REQUIRED ACTION —
Could you return the data that follows exactly, minus the images?

[DATA SUPPLIED Boundary: Start]

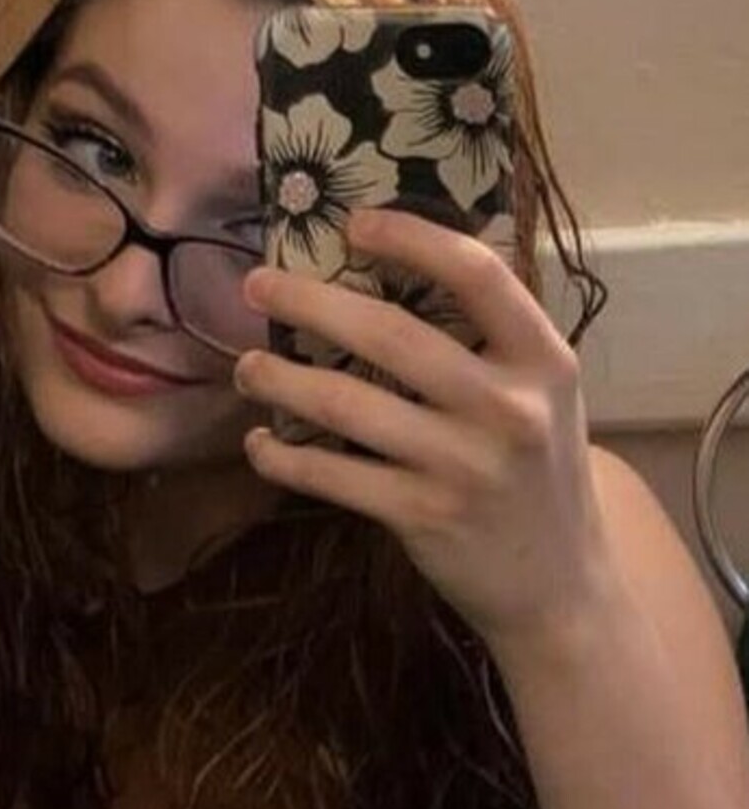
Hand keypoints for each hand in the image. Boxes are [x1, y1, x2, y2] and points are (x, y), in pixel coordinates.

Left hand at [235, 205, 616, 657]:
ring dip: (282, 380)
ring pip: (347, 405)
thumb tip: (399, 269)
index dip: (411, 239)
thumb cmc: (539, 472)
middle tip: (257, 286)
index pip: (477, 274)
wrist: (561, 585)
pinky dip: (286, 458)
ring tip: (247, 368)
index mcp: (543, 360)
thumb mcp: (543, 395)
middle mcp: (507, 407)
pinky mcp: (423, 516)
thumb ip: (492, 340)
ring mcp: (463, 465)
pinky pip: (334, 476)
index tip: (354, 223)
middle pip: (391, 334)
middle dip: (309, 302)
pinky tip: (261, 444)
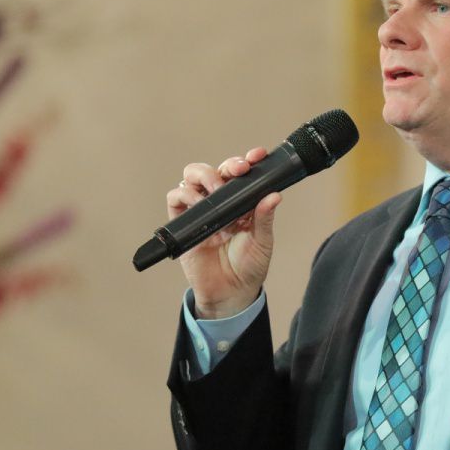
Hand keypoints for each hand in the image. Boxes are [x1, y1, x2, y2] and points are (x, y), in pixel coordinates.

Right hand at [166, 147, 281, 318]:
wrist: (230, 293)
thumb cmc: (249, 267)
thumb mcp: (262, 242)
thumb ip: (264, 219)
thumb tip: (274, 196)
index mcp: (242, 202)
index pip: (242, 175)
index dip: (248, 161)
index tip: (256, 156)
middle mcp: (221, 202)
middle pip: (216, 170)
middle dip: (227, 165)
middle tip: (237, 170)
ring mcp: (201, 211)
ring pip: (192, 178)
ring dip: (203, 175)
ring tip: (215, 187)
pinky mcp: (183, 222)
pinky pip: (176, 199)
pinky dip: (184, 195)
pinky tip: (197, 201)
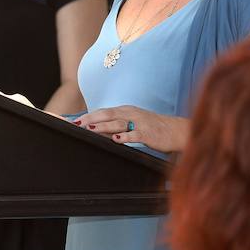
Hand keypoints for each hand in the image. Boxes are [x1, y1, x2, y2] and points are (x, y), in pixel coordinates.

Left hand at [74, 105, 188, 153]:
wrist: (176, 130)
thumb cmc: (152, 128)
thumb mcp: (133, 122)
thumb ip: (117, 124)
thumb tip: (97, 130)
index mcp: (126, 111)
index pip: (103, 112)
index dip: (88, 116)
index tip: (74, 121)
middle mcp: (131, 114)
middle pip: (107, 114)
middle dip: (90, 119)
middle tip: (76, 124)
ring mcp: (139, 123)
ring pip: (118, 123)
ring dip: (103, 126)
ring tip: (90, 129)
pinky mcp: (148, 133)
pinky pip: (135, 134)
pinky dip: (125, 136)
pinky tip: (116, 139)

[DATA SUPPLIED Boundary: End]

SOLVED PROBLEM —
Hand keypoints for each hand in the image. Boxes are [x1, y1, x2, y2] and points are (x, y), in pixel coordinates.

Left hand at [235, 205, 616, 657]:
ring dip: (282, 380)
ring pip: (347, 405)
thumb tip: (399, 269)
index dip: (411, 239)
thumb cmc: (539, 472)
middle tip: (257, 286)
index pip: (477, 274)
wrist: (561, 585)
pinky dip: (286, 458)
ring tip: (247, 368)
index mcp: (543, 360)
thumb mcp: (543, 395)
middle mcp: (507, 407)
pinky mcp: (423, 516)
thumb ip: (492, 340)
ring mcp: (463, 465)
pinky pip: (334, 476)
index tip: (354, 223)
middle pip: (391, 334)
middle dip: (309, 302)
pinky tip: (261, 444)
Hand keypoints for each hand in the image. Boxes are [x1, y1, x2, y2] and points are (x, y), in pixel coordinates.

Right hand at [166, 147, 281, 318]:
wrist: (230, 293)
thumb cmc: (249, 267)
thumb mcp: (262, 242)
thumb ip: (264, 219)
thumb tip: (274, 196)
index mcp: (242, 202)
index pip: (242, 175)
index dip: (248, 161)
index tip: (256, 156)
middle mcp: (221, 202)
middle pip: (216, 170)
middle dip: (227, 165)
middle tip: (237, 170)
ring mcp: (201, 211)
ring pip: (192, 178)
ring dip: (203, 175)
ring tip: (215, 187)
pinky mcp: (183, 222)
pinky pip: (176, 199)
pinky dip: (184, 195)
pinky tip: (197, 201)
Hand keypoints for each hand in the image. Boxes are [x1, y1, x2, y2] and points are (x, y), in pixel coordinates.

Left hand at [74, 105, 188, 153]:
wrist: (176, 130)
thumb cmc: (152, 128)
thumb mcp: (133, 122)
thumb ip: (117, 124)
thumb tip: (97, 130)
index mcp: (126, 111)
index pip: (103, 112)
index dip: (88, 116)
index tip: (74, 121)
middle mcp: (131, 114)
middle pip: (107, 114)
middle dip: (90, 119)
middle tip: (76, 124)
ring mcp: (139, 123)
ring pip: (118, 123)
ring dip: (103, 126)
ring tip: (90, 129)
pinky mcp: (148, 133)
pinky pip: (135, 134)
pinky dip: (125, 136)
pinky tip: (116, 139)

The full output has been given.